I Received an Empty Envelope in the Mail, What Can I Do?
It's not often that any of my snail mail is something other than a bill, so when I received an empty envelope, I was stumped.
I know that most people at this point in our state of evolution have moved to online EVERYTHING, but there seems to be an exception: invitations.
I don't know if it's the formality of it (and by "formality", I mean in the sense of being "formal") or if it's the "let's take it out of the envelope and stick it to the refrigerator" thing, but they are still around.
I RECEIVED AN EMPTY ENVELOPE IN THE MAIL
Just from looking at the front of the envelope, 2 things are obvious:
- This envelope is something personal, as evidenced by the hand-written address
- The envelope was sent on May 5th.
I guess that the day it was sent doesn't matter much, but at least we know it was recent.
As you can see from the picture of the back of the envelope, the rear flap that seals the envelope is gone.
Had there been a rear flap, there may have been a return address. Had there been a return address (sometimes it is included on invitations, sometimes not), we wouldn't have much of a problem, as I could just contact that person and inform them of the situation.
Oh, look: there's nothing in it.
WHY DID I RECEIVE AN EMPTY ENVELOPE
When I asked the Google why I received an empty envelope, one of the suggestions it produced led me to the United States Postal Inspection Service.
The main answer was
If there is probable cause to believe the contents of a First-Class letter or parcel violate federal law, Postal Inspectors can obtain a search warrant to open the mail piece. - USPIS
The piece of mail I received had no notification that the contents violated federal law, and no federal agents have appeared at my stoop (yet).
WHY WOULD THE POST OFFICE DELIVER AN EMPTY ENVELOPE?
Today I learned that if an envelope was damaged during transit AND postal employees notice it, they will mark it in some fashion: a sticker, a stamp, or they will put it in a plastic bag with an "Oops, sorry" note.
I also learned that IF an envelope gets damaged but goes unnoticed until is it out for delivery and IF the address is still legible, it will be delivered (mission accomplished, I guess).

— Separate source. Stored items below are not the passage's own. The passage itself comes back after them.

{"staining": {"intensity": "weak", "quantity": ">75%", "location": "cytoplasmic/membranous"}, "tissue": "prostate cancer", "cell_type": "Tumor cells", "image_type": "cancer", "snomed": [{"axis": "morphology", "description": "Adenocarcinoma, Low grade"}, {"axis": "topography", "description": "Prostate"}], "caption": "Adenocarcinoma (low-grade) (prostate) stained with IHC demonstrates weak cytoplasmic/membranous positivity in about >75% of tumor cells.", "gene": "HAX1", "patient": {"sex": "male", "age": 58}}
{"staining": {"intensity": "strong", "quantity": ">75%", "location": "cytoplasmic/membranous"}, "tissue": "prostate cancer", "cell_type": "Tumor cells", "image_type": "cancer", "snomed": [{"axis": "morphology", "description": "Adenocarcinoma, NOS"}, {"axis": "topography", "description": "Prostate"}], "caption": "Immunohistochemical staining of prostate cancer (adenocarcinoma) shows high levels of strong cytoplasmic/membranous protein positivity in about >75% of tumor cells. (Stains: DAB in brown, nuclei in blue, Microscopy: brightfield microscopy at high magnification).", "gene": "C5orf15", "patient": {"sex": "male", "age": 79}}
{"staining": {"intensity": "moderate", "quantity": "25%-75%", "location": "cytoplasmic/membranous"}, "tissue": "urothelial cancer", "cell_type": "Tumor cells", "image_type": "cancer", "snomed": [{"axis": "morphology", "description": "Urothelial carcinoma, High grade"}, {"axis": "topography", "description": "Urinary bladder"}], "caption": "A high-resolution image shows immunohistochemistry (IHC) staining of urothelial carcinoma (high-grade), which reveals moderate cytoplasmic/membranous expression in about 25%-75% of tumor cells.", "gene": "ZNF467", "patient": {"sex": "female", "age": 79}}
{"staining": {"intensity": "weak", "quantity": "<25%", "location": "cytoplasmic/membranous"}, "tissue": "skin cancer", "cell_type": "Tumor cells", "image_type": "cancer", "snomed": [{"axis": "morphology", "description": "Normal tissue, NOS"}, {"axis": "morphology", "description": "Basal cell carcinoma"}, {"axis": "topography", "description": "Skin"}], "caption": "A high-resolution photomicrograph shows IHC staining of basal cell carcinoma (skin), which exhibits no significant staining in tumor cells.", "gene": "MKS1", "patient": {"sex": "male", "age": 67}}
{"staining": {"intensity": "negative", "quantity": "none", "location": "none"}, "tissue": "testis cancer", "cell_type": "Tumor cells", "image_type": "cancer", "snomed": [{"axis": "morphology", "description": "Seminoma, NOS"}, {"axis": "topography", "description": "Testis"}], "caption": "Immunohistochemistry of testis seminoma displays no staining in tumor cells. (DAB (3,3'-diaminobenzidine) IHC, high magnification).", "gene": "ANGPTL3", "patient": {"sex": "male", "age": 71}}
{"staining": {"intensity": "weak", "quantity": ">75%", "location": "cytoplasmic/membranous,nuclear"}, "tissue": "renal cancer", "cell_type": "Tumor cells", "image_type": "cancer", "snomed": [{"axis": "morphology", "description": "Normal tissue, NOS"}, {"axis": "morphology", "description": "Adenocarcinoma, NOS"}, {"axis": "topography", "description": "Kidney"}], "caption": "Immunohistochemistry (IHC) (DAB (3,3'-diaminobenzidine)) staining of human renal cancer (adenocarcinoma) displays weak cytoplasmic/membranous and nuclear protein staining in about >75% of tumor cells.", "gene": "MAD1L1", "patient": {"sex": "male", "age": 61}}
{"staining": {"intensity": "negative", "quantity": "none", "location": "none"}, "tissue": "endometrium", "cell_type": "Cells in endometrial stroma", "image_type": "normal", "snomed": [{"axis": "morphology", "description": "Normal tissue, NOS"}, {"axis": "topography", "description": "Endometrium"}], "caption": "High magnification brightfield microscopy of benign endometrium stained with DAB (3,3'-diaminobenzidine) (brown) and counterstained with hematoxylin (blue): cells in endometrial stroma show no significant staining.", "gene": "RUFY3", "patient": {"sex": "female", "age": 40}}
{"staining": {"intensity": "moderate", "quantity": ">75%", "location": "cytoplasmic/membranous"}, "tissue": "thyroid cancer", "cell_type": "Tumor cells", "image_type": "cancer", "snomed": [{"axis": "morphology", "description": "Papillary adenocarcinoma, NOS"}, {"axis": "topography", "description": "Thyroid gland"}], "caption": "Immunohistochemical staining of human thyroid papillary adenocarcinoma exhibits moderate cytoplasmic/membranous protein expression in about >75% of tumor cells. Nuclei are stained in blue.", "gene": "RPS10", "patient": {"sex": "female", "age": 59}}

More from a user of Quora:
SO, WHAT GIVES?
Was the envelope not sealed properly, allowing the flap to open and get torn off in the sorting machines? Did the contents fall out during transit?
Did my neighbor get the contents of MY envelope stuck to the back of HIS Popular Mechanics magazine? Is he staring at the invitation with a confused look on his face?
WHAT SHOULD I DO?
My first thought was to contact my local post office, but then I searched for answers. Most of the answers say the same thing: don't bother contacting the post office.
Why not? Well, it seems that there doesn't appear to be any type of fraud that was committed.
My only injuries/losses are:
- I didn't receive an invitation of some sort, and
- I spent 30 minutes writing this post, time that I'll never recover.
That's it. No harm to me, I guess.
SO WHAT'S THE BOTTOM LINE?
The bottom line is this: if your kid is about to graduate or your other kid is about to get married and you tried to let me know about it, I still don't.